Pull out every line in the material below that contains the word "mesures".
START Supplied data
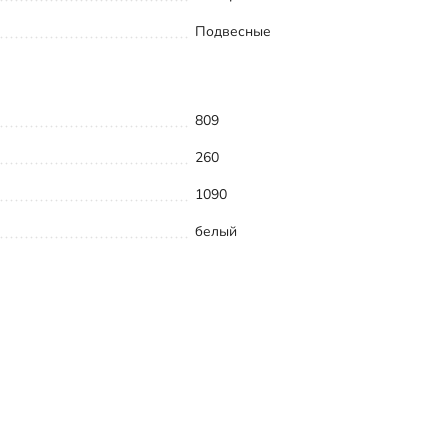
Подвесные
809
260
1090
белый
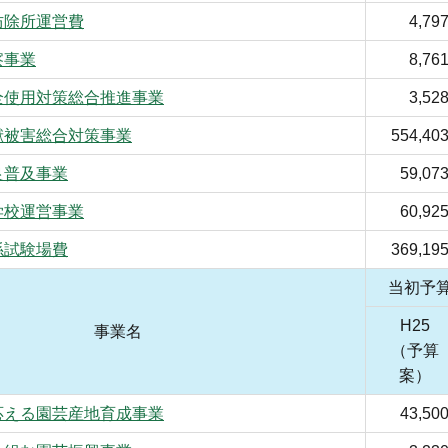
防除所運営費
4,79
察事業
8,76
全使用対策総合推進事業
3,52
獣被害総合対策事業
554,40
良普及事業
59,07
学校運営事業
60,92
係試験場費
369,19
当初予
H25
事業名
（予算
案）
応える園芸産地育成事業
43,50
END Supplied data
START Supplied data
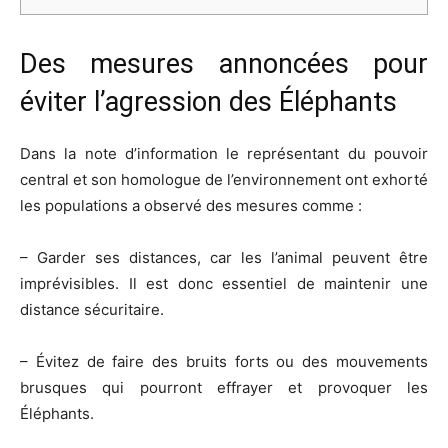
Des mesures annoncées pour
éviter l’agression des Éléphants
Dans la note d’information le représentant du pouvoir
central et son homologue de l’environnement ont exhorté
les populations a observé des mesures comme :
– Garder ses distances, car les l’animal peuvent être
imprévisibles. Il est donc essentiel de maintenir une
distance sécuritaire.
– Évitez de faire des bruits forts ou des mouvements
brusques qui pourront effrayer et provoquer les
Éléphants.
END Supplied data
Response area =
Des mesures annoncées pour
les populations a observé des mesures comme :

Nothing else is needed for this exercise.